(Stored data)
________

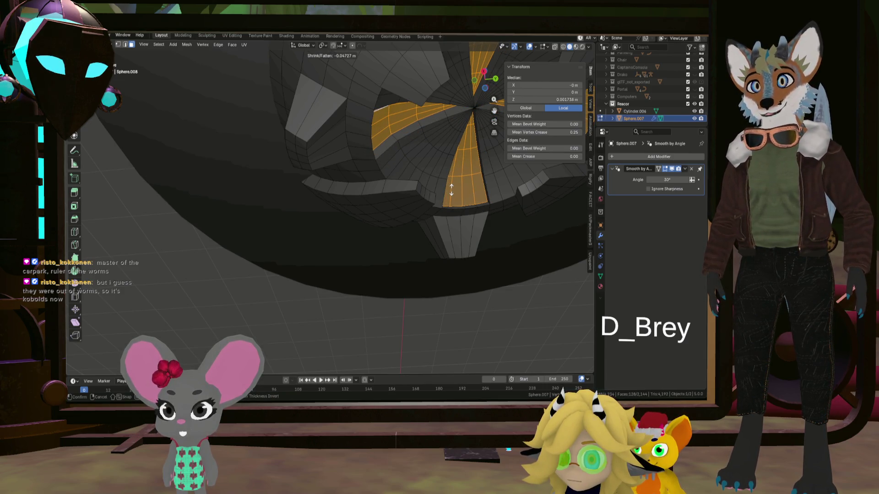
left_click(449, 192)
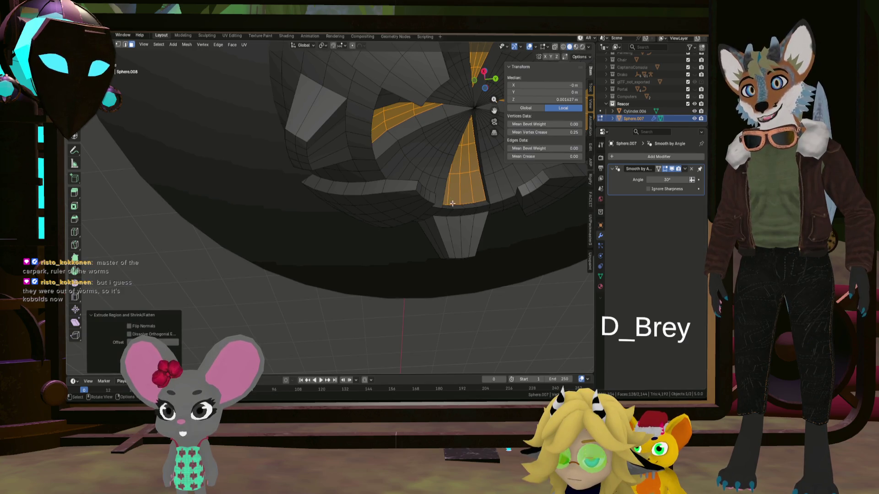
scroll(450, 193, "down", 5)
Return to Object Mode and orbit beneath and above the sphere to check the result
middle_click_drag(450, 193, 428, 142)
key("Tab")
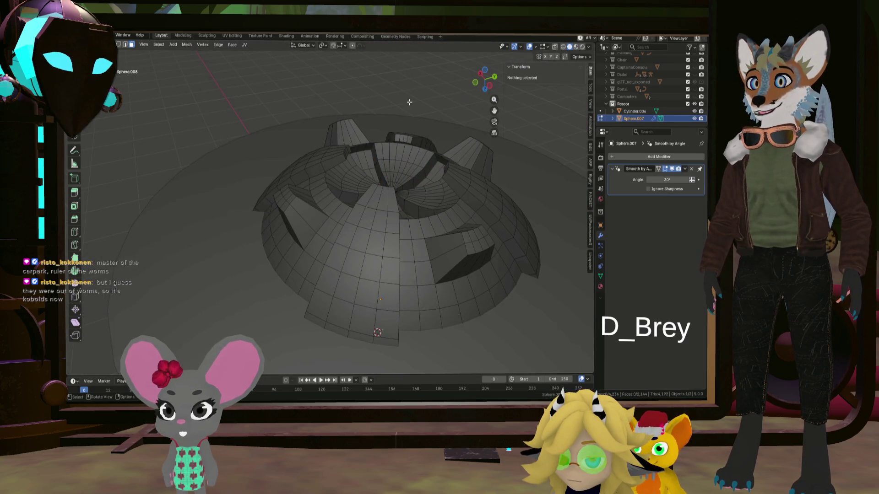
scroll(416, 78, "up", 3)
mouse_move(416, 79)
middle_mouse_down()
mouse_move(424, 120)
mouse_move(504, 118)
middle_mouse_up()
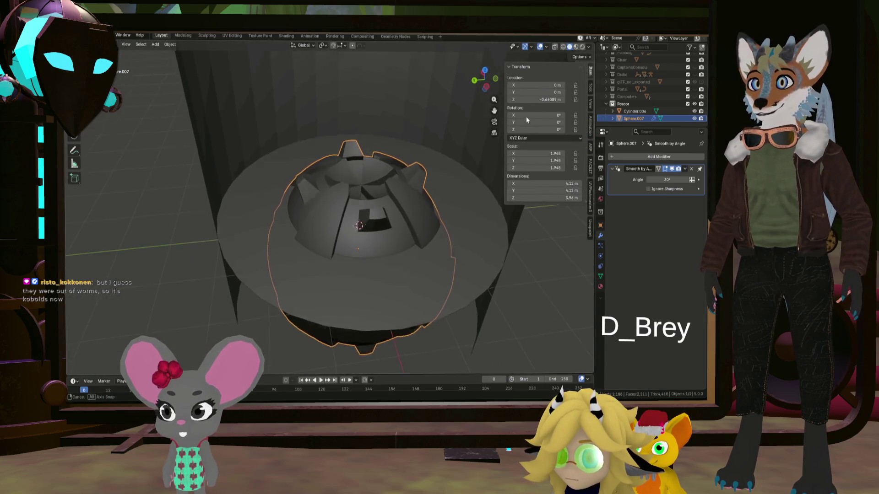
middle_click_drag(504, 119, 453, 114)
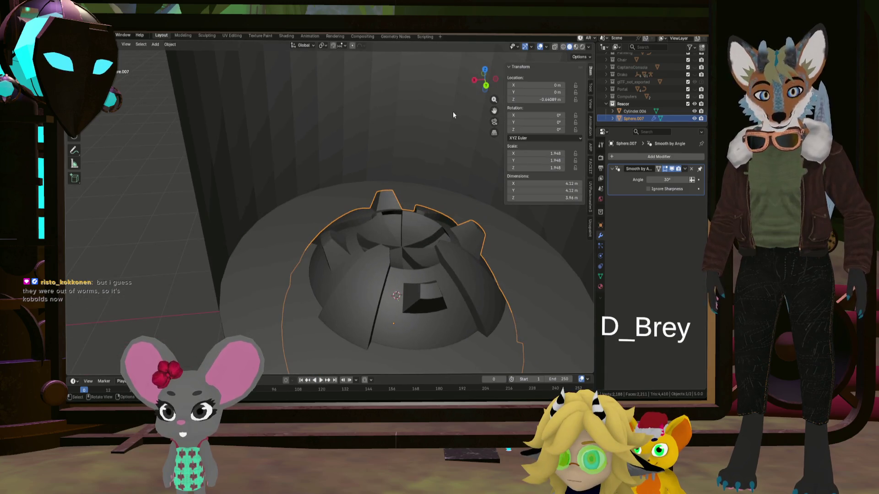
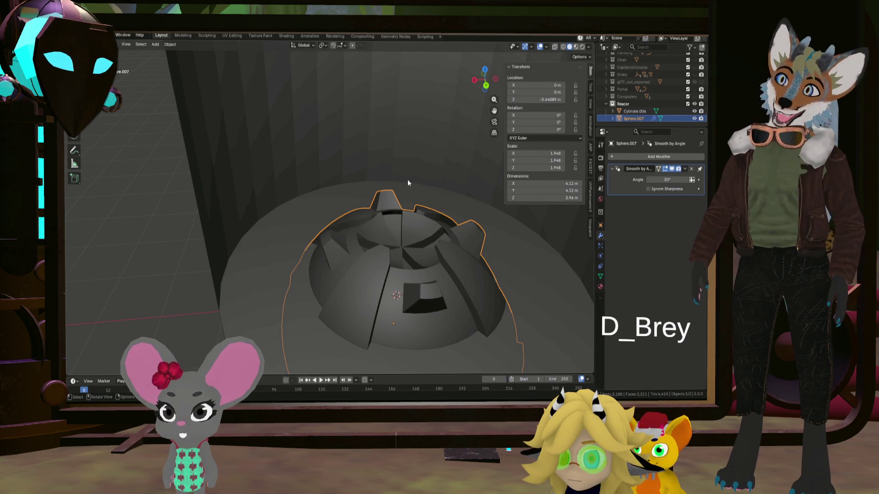
In Edit Mode, select a face on the dome plus two faces below the centre patch
mouse_move(408, 180)
middle_mouse_down()
mouse_move(393, 190)
mouse_move(406, 201)
middle_mouse_up()
scroll(408, 213, "up", 2)
scroll(412, 224, "up", 2)
scroll(417, 218, "up", 2)
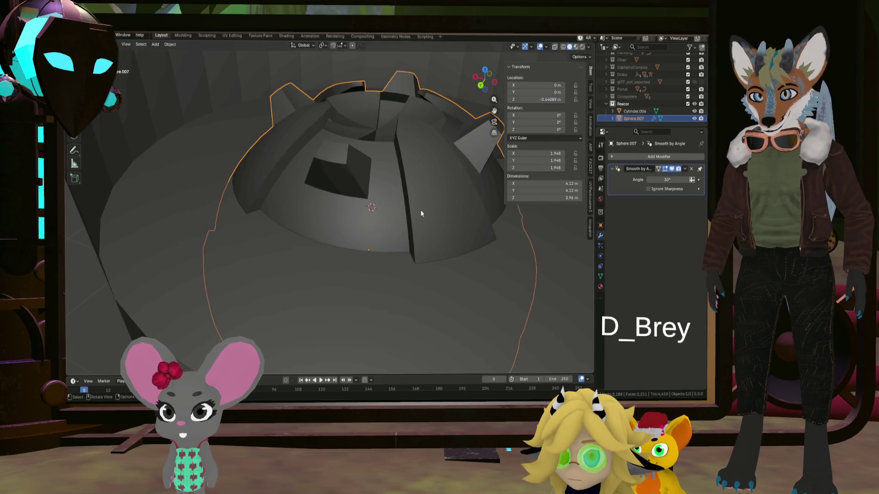
key("Tab")
middle_click_drag(421, 214, 429, 208)
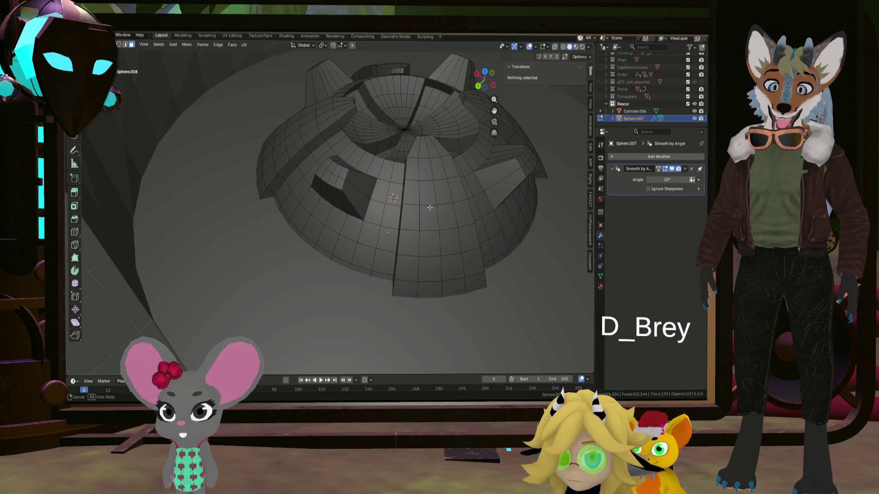
left_click(424, 178)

________

• What the task requires:
Repeat every entry above exactly; images stay out of the copy.

• Task result:
left_click(449, 192)
scroll(450, 193, "down", 5)
Return to Object Mode and orbit beneath and above the sphere to check the result
middle_click_drag(450, 193, 428, 142)
key("Tab")
scroll(416, 78, "up", 3)
mouse_move(416, 79)
middle_mouse_down()
mouse_move(424, 120)
mouse_move(504, 118)
middle_mouse_up()
middle_click_drag(504, 119, 453, 114)
In Edit Mode, select a face on the dome plus two faces below the centre patch
mouse_move(408, 180)
middle_mouse_down()
mouse_move(393, 190)
mouse_move(406, 201)
middle_mouse_up()
scroll(408, 213, "up", 2)
scroll(412, 224, "up", 2)
scroll(417, 218, "up", 2)
key("Tab")
middle_click_drag(421, 214, 429, 208)
left_click(424, 178)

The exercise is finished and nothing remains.